(Pictures with circuit source files)
+ + + +
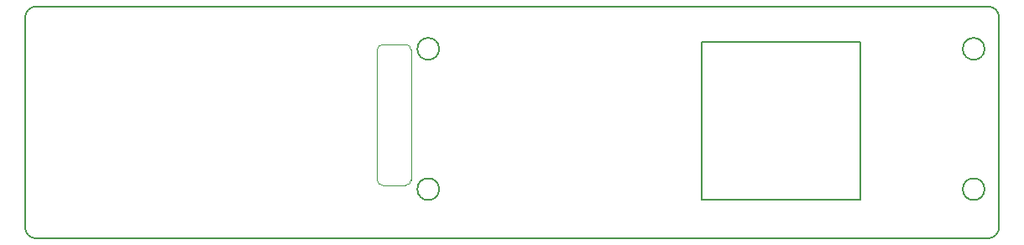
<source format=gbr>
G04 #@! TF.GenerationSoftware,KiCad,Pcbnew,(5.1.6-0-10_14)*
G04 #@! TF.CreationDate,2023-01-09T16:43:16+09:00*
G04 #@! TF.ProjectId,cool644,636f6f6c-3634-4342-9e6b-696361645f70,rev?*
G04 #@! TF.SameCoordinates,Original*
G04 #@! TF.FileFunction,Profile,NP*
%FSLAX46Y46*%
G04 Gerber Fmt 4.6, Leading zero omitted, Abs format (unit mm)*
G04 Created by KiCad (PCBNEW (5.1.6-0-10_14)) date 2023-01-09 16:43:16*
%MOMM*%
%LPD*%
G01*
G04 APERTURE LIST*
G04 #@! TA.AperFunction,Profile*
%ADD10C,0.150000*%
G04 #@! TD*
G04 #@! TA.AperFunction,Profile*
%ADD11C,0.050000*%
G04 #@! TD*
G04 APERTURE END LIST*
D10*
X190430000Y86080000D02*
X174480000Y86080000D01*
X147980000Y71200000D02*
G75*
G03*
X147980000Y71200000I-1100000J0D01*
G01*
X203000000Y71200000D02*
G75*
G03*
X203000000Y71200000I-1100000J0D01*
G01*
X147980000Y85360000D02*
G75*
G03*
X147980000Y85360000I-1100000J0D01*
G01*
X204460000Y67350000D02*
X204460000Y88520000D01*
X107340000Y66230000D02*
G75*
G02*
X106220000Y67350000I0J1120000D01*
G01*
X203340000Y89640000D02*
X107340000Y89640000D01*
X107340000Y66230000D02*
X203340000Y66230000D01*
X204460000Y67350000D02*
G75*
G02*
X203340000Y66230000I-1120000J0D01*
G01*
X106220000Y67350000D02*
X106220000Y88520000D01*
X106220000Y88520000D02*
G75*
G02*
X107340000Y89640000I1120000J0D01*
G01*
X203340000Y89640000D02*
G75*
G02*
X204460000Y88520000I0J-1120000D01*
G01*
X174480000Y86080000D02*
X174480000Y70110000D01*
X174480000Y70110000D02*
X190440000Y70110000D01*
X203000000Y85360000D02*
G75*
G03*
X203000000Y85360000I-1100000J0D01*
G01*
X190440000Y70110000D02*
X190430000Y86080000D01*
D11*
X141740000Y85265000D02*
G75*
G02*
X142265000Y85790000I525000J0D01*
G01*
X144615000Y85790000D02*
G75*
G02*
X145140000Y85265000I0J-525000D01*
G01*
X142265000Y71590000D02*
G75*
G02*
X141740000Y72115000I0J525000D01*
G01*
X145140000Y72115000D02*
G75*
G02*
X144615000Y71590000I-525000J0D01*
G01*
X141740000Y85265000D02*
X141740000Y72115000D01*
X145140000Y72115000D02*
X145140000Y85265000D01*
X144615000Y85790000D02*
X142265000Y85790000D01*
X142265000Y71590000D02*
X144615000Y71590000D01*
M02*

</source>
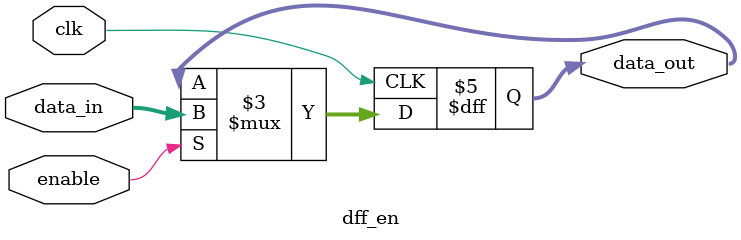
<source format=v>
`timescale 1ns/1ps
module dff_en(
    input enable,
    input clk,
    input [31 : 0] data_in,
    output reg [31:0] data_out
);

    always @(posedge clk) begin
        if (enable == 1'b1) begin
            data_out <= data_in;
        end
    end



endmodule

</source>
+ + + +
## WORK INSTRUCTIONS
If a line in the entries above contains the word "KiCad", copy it.

## ANSWER TO THIS EXERCISE
G04 #@! TF.GenerationSoftware,KiCad,Pcbnew,(5.1.6-0-10_14)*
G04 Created by KiCad (PCBNEW (5.1.6-0-10_14)) date 2023-01-09 16:43:16*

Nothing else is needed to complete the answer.